Te Pātaka Whaioranga – Pharmac is consulting on a proposal to fund testosterone gel without restrictions as an additional testosterone treatment for those who need it.
Testosterone gel is used as a hormone replacement for men who can’t produce enough testosterone, or for gender affirming hormone therapy. It is rubbed onto the skin to lift levels of the hormone in the body.
This proposal is a result of a Request for Proposals (RFP) for the supply of non-injectable testosterone. The aim of this was to secure an appropriate range of non-injectable testosterone presentation forms, to ensure there is sufficient variety to meet the health needs of patients.
“We’d really like to hear from people currently using testosterone products like capsules, patches or injections who may wish to use a gel instead, to understand what resources would be useful to support them transition to a gel product,” says Pharmac’s Director Pharmaceuticals, Geraldine MacGibbon.

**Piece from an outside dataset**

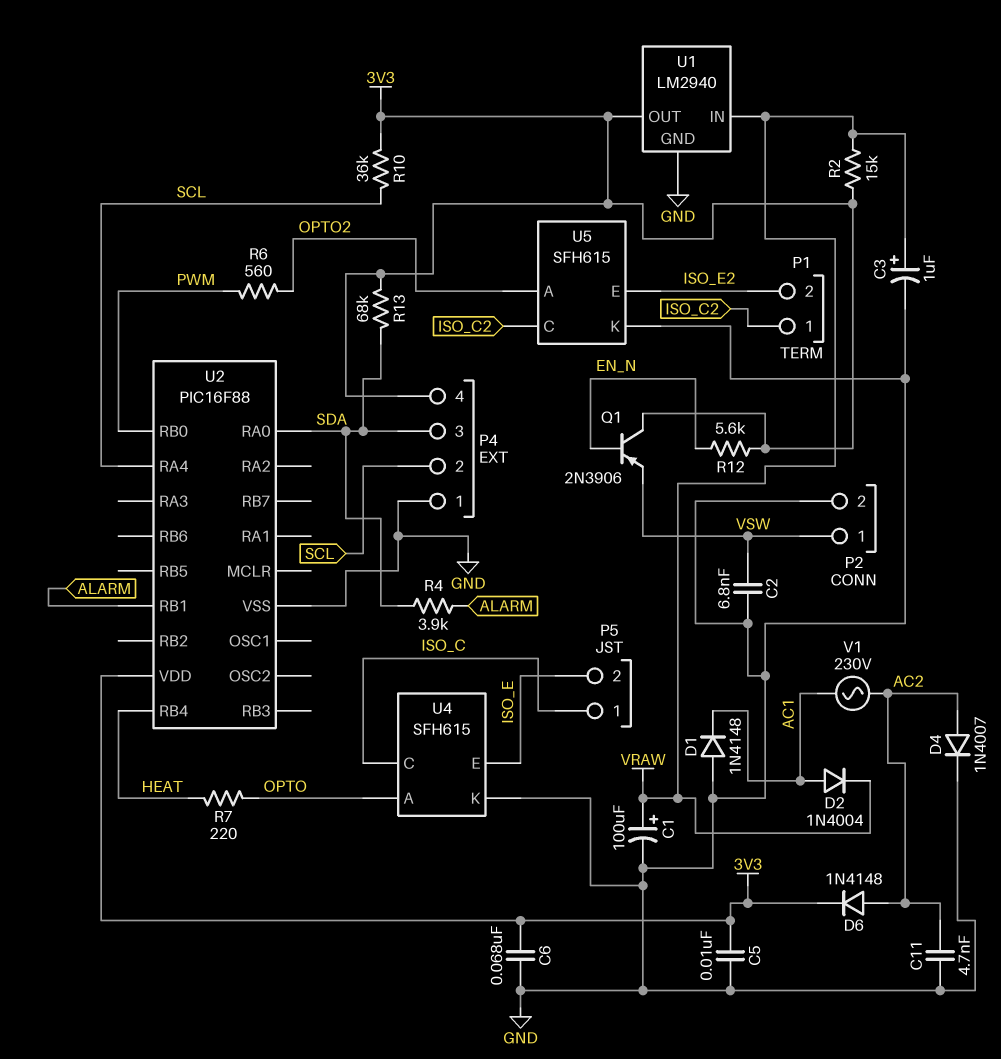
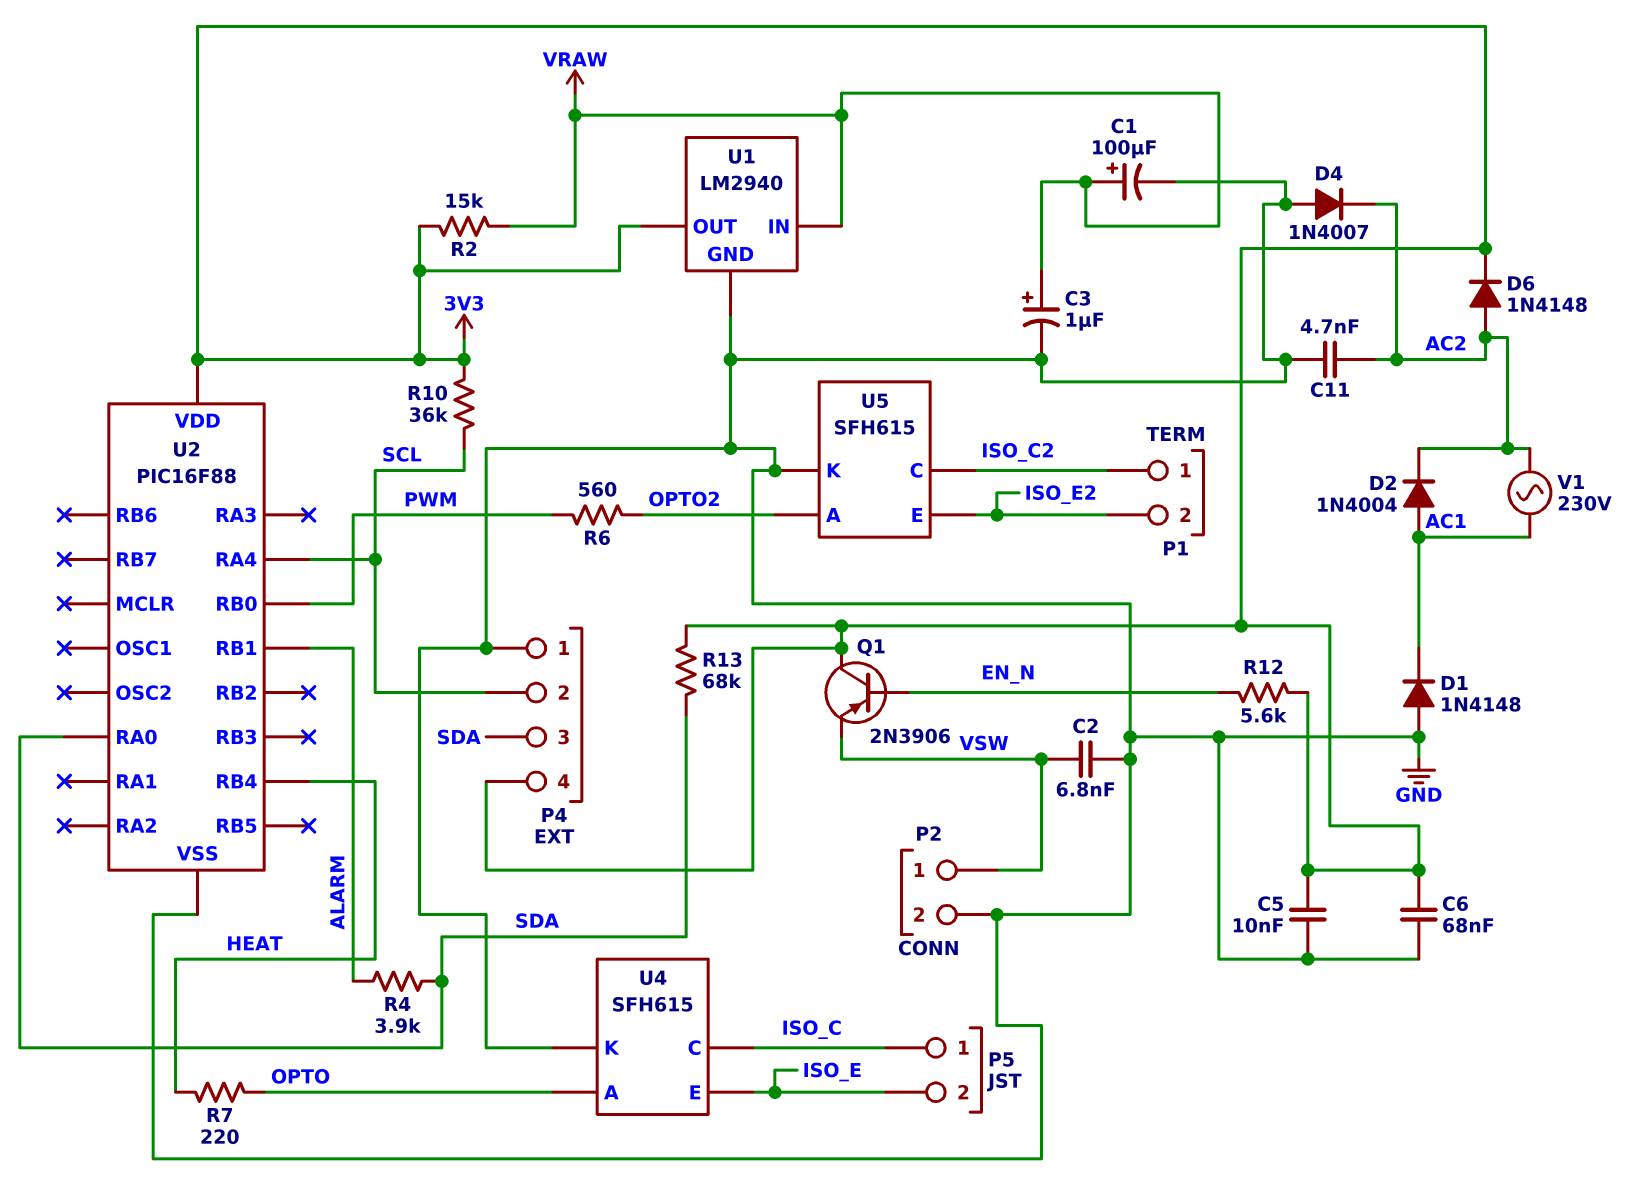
D2: diode 1N4004 (A AC1, K VRAW) -> diode 1N4004 (A AC1, K AC2)
D4: diode 1N4007 (A AC2, K GND) -> diode 1N4007 (A GND, K AC2)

“We know that some people experience suitability issues with the transdermal patches or injections, so we’re really pleased to be able to look at funding this alternative” says MacGibbon. “Our clinical advisors have also told us funding the gel will mean more people can access testosterone treatment.”
“We’re also keen to hear from health care professionals about what support they might need when prescribing the gel and also to make sure anyone who needs it can access it, particularly Māori, Pacific peoples and those using testosterone gel as part of gender affirming hormone therapy.”
“We know there is a high health need for patients with primary or secondary hypogonadal disorder – which is where the gonads don’t make enough testosterone. In adults this can have a big impact on their quality of life, causing fatigue, loss of body hair, muscle wastage and in some cases, osteoporosis and anaemia,” says MacGibbon.
Under the proposal, testosterone gel would be added to the list of currently funded testosterone products which come in injection, capsule or patch form. The gel is self-administered by rubbing it onto the skin – usually over both shoulders, both arms, or the abdomen.
The consultation is available on the Pharmac website for anyone wanting to have their say. If approved, the open access listing for gel testosterone would be available from 1 July 2024.